*** Excerpted text Section Begins ***
So according to the latest Pulse Asia “survey”, “three out of five” Filipinos reportedly believe pork barrel funds are routinely misused — even under Mr Daang Matuwid himself, President Benigno Simeon “BS” Aquino III.
This just illustrates the fundamental issue with Filipinos.
Problems — and their obvious solutions — stare Filipinos in their faces year in and year out and everyday in between. Yet there is hardly any evidence that Filipinos possess the will to lift a finger to face off with these problems intelligently. Walk down a street in sidewalk-vendor-choked Baclaran and you will only wonder about the piles of garbage everywhere that everyone else around you seems oblivious to. And you wonder, between you and all the rest around you, who the normal ones really are. Or take the unchanging traffic situation in EDSA. It is worsening, but the problem behind that worsening is the one I refer to as unchanging — the manner with which buses clamber over one another across several lanes to load and unload passengers at key junctions across this vital and iconic land artery. Don’t even get us started on Manila’s floods and its many obvious causes. The way Filipinos happily shit on their own backyard then rant and gnash their teeth over the stench is quite amusing.
Indeed, Filipinos routinely shit on their own backyards.
That, in essence, is what the whole stink surrounding the pork barrel mess that is paralysing Philippine governance is all about. Filipino Politicians are the shit on Filipinos’ backyard. And who deposited them there? Good question.
This is a whole new different epoch in Philippine politics. There is no longer a coherent “opposition” to which one can look to for a White Knight. This is because the stench of pork barrel scandal emanates from all regardless of the partisan colours one or the other flies. If I were President BS Aquino, I’d drop the whole yellow-shirted “L” hand gesture act. Perceptions of moral ascendancy amongst politicians on the bases of slogans, hand gestures, and shirt colours no longer resonate. Filipinos have always asserted that politicians are all the same. This time when they do say so, it seems they really mean it.
*** Excerpted text Section Ends ***
▶ **Job 1**:
Answer these questions using the opinion piece on the pork barrel issue.
(a) According to the Pulse Asia survey, how many Filipinos reportedly believe pork barrel funds are routinely misused?
(b) Where along EDSA do buses clamber over one another to load and unload passengers?
(c) What does the piece say there is no longer in Philippine politics to look to for a White Knight?
▶ **Job 2**: Summarize the opinion piece on the pork barrel issue in two sentences.
*** Source information Section Begins ***
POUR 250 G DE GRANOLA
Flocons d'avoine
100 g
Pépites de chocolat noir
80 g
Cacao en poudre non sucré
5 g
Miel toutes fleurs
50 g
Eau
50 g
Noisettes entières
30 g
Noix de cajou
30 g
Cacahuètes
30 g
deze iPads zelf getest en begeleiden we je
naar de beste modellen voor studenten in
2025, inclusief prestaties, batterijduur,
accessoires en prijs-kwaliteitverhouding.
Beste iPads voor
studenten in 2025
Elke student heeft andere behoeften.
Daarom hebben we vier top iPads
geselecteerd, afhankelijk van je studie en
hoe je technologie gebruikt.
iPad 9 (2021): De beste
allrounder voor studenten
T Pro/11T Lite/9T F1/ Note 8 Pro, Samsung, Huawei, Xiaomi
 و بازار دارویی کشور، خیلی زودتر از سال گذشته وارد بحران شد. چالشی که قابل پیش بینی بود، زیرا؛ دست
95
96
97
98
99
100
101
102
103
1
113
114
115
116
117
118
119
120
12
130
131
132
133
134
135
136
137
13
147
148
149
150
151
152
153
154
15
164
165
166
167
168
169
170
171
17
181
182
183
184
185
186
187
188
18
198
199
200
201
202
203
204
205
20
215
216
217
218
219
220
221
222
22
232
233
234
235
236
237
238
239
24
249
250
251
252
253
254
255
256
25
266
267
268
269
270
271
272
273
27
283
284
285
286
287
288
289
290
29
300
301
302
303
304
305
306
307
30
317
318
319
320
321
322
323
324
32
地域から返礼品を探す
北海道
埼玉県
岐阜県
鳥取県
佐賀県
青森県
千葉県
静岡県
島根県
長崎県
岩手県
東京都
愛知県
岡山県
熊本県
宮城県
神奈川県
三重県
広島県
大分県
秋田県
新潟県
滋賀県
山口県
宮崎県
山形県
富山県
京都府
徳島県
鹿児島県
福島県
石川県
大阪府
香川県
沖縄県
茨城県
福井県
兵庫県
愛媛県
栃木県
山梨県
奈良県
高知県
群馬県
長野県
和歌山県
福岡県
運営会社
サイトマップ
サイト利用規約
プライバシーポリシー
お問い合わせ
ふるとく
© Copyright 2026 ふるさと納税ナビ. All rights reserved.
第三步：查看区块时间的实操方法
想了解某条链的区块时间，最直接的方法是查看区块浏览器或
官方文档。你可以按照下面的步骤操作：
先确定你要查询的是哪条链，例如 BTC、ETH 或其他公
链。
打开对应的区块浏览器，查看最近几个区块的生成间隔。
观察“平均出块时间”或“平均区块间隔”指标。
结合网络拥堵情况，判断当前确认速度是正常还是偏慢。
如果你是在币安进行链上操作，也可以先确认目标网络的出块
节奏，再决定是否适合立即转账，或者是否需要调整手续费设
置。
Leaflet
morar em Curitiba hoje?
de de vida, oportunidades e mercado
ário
*** Source information Section Ends ***
▶ **Task response 1**:
(a) Three out of five.
(b) At key junctions across EDSA.
(c) A coherent "opposition."

▶ **Task response 2**: Citing a Pulse Asia survey in which three out of five Filipinos reportedly believe pork barrel funds are routinely misused, the piece argues that Filipinos face obvious problems such as garbage in Baclaran, EDSA traffic, and Manila's floods yet show hardly any will to tackle them. It calls Filipino politicians the mess on Filipinos' own backyard and says that, because the pork barrel scandal touches all parties, slogans, hand gestures, and shirt colors no longer create perceptions of moral ascendancy.